**Dataset content:**
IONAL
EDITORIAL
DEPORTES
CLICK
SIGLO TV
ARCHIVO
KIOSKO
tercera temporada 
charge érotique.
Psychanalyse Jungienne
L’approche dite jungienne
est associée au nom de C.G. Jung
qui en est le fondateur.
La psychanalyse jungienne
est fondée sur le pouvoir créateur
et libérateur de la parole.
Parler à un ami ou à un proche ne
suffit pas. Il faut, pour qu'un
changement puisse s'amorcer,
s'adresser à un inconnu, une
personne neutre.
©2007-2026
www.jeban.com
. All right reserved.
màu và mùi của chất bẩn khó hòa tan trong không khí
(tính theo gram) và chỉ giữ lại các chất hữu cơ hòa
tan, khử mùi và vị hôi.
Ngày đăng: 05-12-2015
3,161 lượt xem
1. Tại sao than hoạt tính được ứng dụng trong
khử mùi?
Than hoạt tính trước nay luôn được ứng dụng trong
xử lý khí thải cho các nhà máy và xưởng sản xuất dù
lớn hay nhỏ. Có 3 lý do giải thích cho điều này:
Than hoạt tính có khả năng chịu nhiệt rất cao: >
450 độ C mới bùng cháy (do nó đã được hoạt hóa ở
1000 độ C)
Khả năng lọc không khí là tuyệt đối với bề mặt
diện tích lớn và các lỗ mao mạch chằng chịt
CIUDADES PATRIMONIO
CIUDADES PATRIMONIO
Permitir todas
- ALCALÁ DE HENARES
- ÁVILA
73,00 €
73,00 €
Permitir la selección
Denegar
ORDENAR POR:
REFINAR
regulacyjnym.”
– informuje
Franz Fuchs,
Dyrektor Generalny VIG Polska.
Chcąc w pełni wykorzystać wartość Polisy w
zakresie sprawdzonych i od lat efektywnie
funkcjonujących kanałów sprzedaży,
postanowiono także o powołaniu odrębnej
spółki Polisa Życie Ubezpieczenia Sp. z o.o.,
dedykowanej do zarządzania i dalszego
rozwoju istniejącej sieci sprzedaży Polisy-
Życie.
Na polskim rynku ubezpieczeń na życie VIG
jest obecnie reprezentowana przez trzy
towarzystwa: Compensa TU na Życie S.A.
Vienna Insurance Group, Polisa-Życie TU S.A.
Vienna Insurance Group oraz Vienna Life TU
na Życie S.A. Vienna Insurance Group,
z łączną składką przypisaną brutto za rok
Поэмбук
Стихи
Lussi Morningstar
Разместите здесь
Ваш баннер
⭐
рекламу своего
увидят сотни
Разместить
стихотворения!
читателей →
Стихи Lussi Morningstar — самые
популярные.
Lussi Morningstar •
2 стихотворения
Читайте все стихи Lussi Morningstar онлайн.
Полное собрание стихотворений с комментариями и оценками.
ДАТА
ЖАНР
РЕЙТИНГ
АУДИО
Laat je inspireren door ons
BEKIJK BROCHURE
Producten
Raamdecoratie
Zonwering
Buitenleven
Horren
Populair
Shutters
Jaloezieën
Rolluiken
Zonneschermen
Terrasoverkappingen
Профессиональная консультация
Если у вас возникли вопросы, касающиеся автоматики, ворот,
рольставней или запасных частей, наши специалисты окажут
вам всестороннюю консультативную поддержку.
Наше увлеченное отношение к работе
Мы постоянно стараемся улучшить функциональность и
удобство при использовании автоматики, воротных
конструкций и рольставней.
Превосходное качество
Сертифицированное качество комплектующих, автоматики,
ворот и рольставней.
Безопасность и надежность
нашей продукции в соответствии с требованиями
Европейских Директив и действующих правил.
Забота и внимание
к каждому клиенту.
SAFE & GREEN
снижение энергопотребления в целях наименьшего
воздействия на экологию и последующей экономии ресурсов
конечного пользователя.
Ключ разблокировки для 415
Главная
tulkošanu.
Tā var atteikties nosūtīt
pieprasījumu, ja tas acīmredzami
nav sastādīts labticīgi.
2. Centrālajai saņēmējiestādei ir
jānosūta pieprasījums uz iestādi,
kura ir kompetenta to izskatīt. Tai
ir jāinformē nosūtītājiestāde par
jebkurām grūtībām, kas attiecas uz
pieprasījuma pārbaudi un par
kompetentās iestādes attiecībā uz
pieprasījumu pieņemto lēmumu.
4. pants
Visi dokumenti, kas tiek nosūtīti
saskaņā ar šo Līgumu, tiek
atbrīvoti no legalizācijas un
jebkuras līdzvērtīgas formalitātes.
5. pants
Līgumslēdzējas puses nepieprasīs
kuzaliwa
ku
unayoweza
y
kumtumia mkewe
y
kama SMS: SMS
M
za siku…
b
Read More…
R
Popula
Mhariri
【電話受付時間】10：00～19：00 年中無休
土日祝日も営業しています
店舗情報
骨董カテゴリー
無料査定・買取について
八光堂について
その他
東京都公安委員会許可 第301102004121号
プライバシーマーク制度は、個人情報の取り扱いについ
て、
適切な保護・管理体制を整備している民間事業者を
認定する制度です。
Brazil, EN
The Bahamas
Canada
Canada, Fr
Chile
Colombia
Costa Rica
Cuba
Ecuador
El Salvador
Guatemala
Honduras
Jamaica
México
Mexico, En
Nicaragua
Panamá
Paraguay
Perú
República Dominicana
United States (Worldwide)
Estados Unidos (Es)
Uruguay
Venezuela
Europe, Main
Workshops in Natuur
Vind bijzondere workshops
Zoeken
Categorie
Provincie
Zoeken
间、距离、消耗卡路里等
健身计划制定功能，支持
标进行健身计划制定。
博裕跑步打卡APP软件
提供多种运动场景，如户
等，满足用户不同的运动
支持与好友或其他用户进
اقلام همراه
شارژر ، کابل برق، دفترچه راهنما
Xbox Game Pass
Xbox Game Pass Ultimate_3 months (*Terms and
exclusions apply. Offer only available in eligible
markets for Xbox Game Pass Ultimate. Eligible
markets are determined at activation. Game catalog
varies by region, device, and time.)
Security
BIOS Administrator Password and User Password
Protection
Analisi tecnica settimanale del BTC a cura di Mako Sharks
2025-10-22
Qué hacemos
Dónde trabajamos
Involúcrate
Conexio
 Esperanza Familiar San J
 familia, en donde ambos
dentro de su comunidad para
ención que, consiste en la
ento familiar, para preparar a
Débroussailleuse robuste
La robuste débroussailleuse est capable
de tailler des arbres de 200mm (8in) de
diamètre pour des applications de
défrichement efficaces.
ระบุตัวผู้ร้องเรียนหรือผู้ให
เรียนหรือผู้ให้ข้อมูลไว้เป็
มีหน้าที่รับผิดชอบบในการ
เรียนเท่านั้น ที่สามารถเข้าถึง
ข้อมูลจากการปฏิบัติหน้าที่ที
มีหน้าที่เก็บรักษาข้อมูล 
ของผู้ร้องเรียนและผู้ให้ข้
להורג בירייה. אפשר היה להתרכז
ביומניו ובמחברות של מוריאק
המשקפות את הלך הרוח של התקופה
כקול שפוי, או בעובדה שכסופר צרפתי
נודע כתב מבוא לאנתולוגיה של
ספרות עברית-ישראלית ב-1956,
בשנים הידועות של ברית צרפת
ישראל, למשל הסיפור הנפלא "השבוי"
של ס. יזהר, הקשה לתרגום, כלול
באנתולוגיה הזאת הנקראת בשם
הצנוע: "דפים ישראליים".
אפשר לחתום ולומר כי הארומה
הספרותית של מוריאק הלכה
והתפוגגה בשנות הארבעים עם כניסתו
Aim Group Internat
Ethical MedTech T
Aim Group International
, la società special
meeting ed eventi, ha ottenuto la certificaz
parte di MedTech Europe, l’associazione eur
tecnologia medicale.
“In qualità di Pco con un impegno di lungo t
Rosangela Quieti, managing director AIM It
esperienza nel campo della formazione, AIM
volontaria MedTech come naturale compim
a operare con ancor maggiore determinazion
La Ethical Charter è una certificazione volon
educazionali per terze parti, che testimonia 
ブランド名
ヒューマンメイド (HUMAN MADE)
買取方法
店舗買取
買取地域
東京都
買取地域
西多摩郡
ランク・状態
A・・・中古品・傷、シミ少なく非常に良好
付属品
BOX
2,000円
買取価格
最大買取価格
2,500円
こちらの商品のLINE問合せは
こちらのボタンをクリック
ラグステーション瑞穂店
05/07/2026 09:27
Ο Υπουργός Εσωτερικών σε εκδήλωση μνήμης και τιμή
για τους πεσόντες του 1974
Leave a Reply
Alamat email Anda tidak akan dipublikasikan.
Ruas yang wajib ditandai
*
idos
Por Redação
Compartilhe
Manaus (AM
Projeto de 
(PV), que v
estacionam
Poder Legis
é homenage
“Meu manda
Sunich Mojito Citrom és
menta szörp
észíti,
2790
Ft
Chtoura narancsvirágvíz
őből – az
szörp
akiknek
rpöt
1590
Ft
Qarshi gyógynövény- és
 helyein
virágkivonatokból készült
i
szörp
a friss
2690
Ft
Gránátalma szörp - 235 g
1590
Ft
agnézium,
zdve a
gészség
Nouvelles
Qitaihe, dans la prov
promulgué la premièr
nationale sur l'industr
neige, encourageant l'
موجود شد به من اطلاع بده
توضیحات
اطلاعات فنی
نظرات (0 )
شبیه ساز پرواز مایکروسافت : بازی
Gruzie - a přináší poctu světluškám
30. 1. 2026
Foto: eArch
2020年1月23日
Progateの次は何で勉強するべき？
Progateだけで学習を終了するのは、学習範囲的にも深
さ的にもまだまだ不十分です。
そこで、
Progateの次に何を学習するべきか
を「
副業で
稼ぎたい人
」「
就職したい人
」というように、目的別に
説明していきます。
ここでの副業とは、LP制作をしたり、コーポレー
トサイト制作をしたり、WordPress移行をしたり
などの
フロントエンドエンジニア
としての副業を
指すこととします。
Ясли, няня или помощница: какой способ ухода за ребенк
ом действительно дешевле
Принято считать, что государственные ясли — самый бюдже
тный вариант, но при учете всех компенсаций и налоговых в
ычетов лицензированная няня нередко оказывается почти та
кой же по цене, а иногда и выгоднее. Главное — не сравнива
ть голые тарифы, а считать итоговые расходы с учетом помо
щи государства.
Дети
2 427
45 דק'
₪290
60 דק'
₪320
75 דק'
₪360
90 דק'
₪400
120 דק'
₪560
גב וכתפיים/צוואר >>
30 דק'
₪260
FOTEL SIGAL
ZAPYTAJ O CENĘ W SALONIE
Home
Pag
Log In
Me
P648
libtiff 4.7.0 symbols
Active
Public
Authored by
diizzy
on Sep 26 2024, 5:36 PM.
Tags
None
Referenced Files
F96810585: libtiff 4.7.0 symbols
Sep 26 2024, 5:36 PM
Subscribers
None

**Instructions to follow:** Copy the material from its first line through the line containing "Ngày đăng: 05-12-2015", replacing "parole" with "voix" and leaving everything else unchanged.

**Task output:**
IONAL
EDITORIAL
DEPORTES
CLICK
SIGLO TV
ARCHIVO
KIOSKO
tercera temporada 
charge érotique.
Psychanalyse Jungienne
L’approche dite jungienne
est associée au nom de C.G. Jung
qui en est le fondateur.
La psychanalyse jungienne
est fondée sur le pouvoir créateur
et libérateur de la voix.
Parler à un ami ou à un proche ne
suffit pas. Il faut, pour qu'un
changement puisse s'amorcer,
s'adresser à un inconnu, une
personne neutre.
©2007-2026
www.jeban.com
. All right reserved.
màu và mùi của chất bẩn khó hòa tan trong không khí
(tính theo gram) và chỉ giữ lại các chất hữu cơ hòa
tan, khử mùi và vị hôi.
Ngày đăng: 05-12-2015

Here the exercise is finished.